Yama #2 Satya
Satya is the second Yama, which translates as truthful, honest, virtuous and genuine. Last week I wrote about the first Yama, Ahimsa which is non-violence, harmlessness.
Although the first in a list of the ancient texts always holds the greatest importance, these first two principals of Yama perfected together can change the world. Mahatma Gandhi sought to practice Ahimsa and Satya, non-violence and truth, and in doing so, freed India.
B.K.S. Iyengar writes in Light on Life, “The shame of violence, of harming others, is simply that it is an offence against underlying unity and therefore a crime against truth”.
In our daily life, Satya is more than just telling the truth to others. Self-deception is a favorite past-time of the mind, and it takes courage to face it and be truthful with ourselves.
In our yoga practice, we are truthful when we perform poses honoring the body’s current limitations and genuine when our poses arise from our true source, not from the ego.
In telling the truth to others, being truthful must always respect non-harming.
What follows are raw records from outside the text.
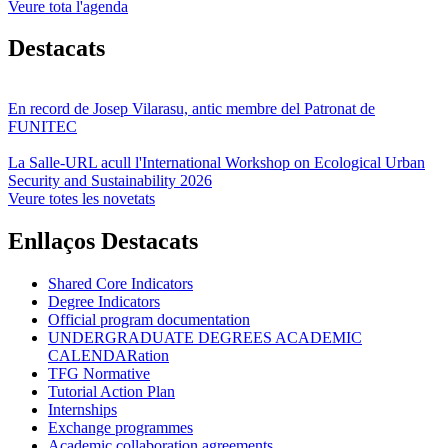
Veure tota l'agenda
Destacats
En record de Josep Vilarasu, antic membre del Patronat de
FUNITEC
La Salle-URL acull l'International Workshop on Ecological Urban
Security and Sustainability 2026
Veure totes les novetats
Enllaços Destacats
Shared Core Indicators
Degree Indicators
Official program documentation
UNDERGRADUATE DEGREES ACADEMIC
CALENDARation
TFG Normative
Tutorial Action Plan
Internships
Exchange programmes
Academic collaboration agreements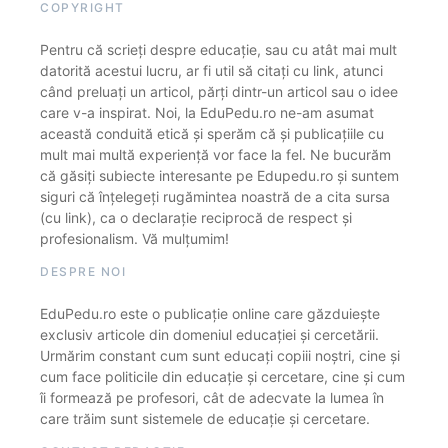
COPYRIGHT
Pentru că scrieți despre educație, sau cu atât mai mult
datorită acestui lucru, ar fi util să citați cu link, atunci
când preluați un articol, părți dintr-un articol sau o idee
care v-a inspirat. Noi, la EduPedu.ro ne-am asumat
această conduită etică și sperăm că și publicațiile cu
mult mai multă experiență vor face la fel. Ne bucurăm
că găsiți subiecte interesante pe Edupedu.ro și suntem
siguri că înțelegeți rugămintea noastră de a cita sursa
(cu link), ca o declarație reciprocă de respect și
profesionalism. Vă mulțumim!
DESPRE NOI
EduPedu.ro este o publicație online care găzduiește
exclusiv articole din domeniul educației și cercetării.
Urmărim constant cum sunt educați copiii noștri, cine și
cum face politicile din educație și cercetare, cine și cum
îi formează pe profesori, cât de adecvate la lumea în
care trăim sunt sistemele de educație și cercetare.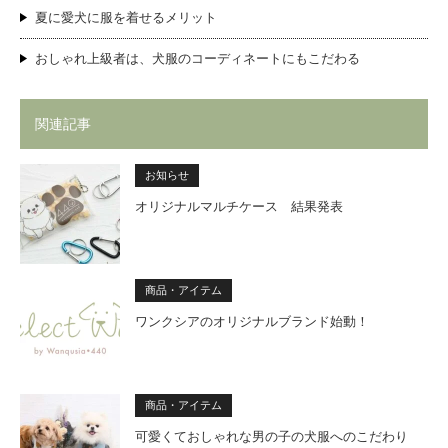
夏に愛犬に服を着せるメリット
おしゃれ上級者は、犬服のコーディネートにもこだわる
関連記事
お知らせ
オリジナルマルチケース 結果発表
商品・アイテム
ワンクシアのオリジナルブランド始動！
商品・アイテム
可愛くておしゃれな男の子の犬服へのこだわり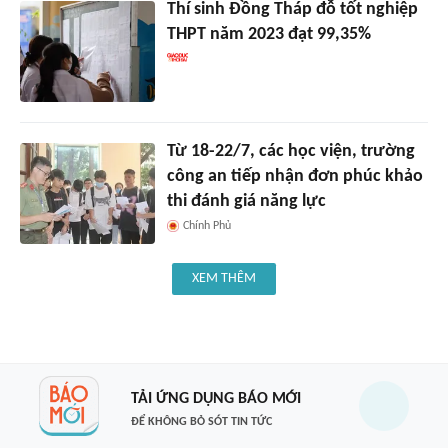
Thí sinh Đồng Tháp đỗ tốt nghiệp
THPT năm 2023 đạt 99,35%
Từ 18-22/7, các học viện, trường
công an tiếp nhận đơn phúc khảo
thi đánh giá năng lực
Chính Phủ
XEM THÊM
TẢI ỨNG DỤNG BÁO MỚI
ĐỂ KHÔNG BỎ SÓT TIN TỨC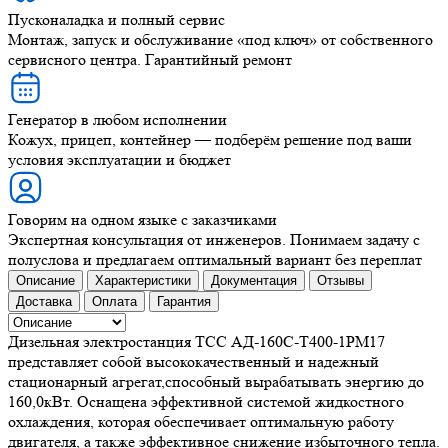
Пусконаладка и полный сервис
Монтаж, запуск и обслуживание «под ключ» от собственного
сервисного центра. Гарантийный ремонт
Генератор в любом исполнении
Кожух, прицеп, контейнер — подберём решение под ваши
условия эксплуатации и бюджет
Говорим на одном языке с заказчиками
Экспертная консультация от инженеров. Понимаем задачу с
полуслова и предлагаем оптимальный вариант без переплат
Описание
Характеристики
Документация
Отзывы
Доставка
Оплата
Гарантия
Дизельная электростанция ТСС АД-160С-Т400-1РМ17
представляет собой высококачественный и надежный
стационарный агрегат,способный вырабатывать энергию до
160,0кВт. Оснащена эффективной системой жидкостного
охлаждения, которая обеспечивает оптимальную работу
двигателя, а также эффективное снижение избыточного тепла.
Edwin F. Bryant explains in his book on the Yoga Sutras, “If observing one Yama results in the compromise of another, then Ahimsa (non-harming) must always be respected first”. If there is a truth to be spoken, it should not be spoken unkindly. To help with this, it is wise to use the four filters of speech: “Before you speak, ask yourself: Is it kind, is it true, is it necessary, does it improve upon the silence?”
Imagine a world where everyone honored Truthfulness and Non-harming. As Mahatma Gandhi said, “Be the change that you wish to see in the world”.